:: SUPPLIED INFORMATION ::
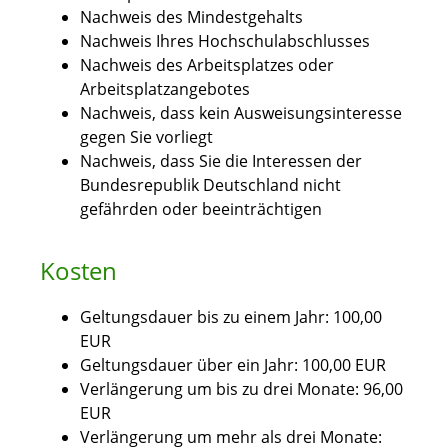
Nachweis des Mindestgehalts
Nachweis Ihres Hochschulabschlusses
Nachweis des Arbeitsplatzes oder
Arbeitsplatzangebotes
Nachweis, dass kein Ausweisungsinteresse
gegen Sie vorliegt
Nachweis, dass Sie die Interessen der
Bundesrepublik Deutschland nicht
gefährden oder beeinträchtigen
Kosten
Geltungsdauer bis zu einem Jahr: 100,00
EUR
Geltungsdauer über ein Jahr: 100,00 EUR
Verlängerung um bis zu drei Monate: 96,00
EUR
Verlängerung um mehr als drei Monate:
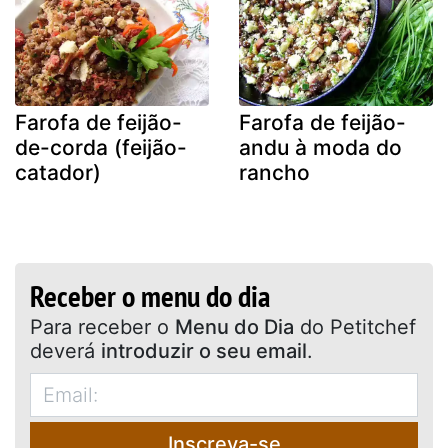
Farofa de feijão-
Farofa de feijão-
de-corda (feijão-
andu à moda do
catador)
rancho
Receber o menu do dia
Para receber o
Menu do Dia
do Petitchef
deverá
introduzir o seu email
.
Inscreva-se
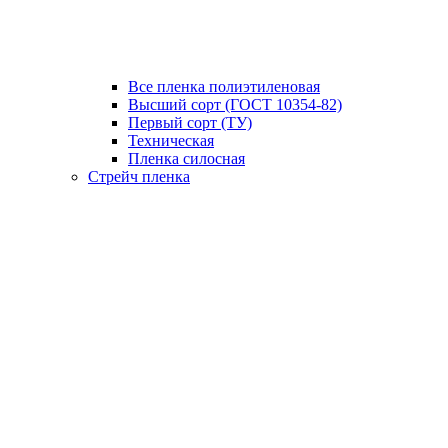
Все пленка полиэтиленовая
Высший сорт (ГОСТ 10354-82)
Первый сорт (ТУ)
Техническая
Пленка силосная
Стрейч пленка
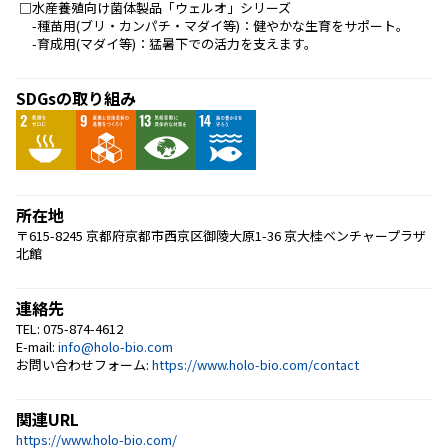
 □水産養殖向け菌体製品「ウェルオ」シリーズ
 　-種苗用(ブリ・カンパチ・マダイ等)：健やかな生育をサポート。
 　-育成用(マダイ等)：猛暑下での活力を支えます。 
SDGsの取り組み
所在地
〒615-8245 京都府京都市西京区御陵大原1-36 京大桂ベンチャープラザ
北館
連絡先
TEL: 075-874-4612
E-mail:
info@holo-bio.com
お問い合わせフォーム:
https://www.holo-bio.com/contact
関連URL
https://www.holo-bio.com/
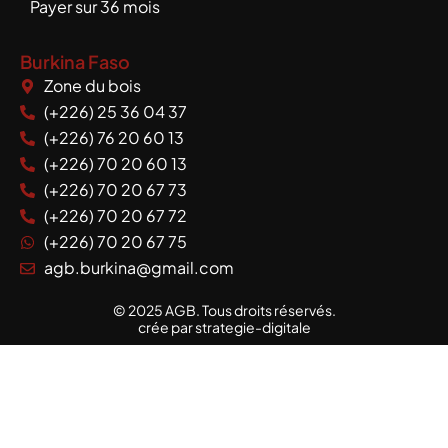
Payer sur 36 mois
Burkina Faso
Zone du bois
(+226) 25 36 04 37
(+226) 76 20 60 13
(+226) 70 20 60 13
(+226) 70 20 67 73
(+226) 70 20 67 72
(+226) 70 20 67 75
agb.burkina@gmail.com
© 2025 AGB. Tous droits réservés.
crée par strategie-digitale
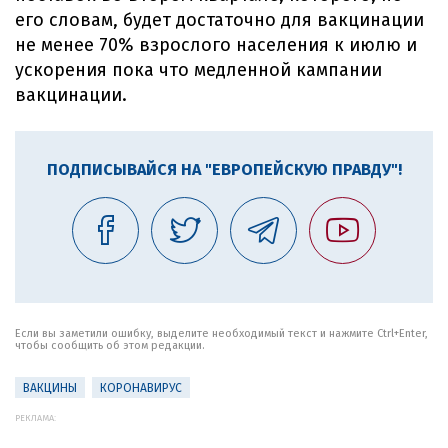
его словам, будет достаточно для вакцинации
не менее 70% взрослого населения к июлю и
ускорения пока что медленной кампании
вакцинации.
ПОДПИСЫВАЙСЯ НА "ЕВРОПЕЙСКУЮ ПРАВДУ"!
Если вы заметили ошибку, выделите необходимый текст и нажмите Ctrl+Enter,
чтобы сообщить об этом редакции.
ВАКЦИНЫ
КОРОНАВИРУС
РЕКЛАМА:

* * *

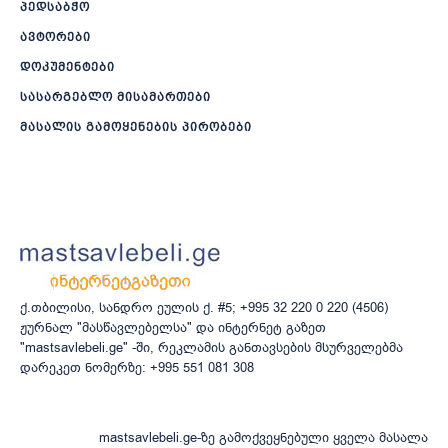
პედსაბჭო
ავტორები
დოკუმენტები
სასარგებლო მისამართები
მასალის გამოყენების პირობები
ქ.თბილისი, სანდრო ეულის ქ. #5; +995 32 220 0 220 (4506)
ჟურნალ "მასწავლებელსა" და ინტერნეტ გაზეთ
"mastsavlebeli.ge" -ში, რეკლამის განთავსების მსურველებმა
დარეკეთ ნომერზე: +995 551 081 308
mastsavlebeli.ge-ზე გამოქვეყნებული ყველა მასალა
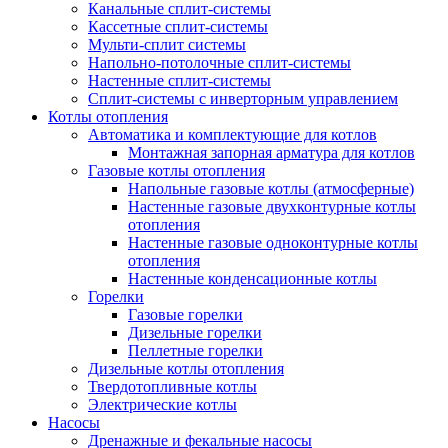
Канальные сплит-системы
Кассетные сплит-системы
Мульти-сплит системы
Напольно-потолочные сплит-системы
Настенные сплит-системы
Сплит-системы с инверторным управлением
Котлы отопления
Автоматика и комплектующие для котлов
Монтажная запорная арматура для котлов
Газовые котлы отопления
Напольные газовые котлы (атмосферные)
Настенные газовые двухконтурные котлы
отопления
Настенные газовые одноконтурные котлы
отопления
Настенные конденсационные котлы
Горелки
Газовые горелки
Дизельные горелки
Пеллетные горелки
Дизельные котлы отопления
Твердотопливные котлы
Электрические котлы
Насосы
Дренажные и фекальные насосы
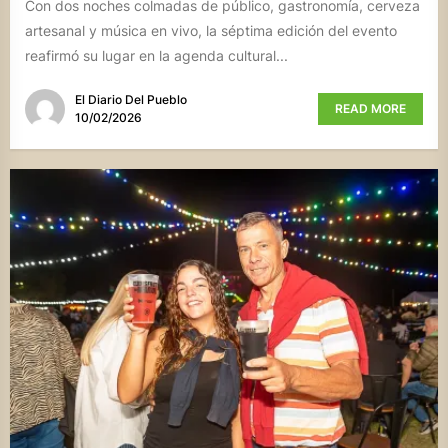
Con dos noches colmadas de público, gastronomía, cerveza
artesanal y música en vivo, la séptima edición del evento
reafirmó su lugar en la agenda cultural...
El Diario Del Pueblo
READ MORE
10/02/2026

:: WHAT IS BEING ASKED ::
Indicate how many lines in the records above include the word "Monate", giving no other content.

:: RESPONSE ::
2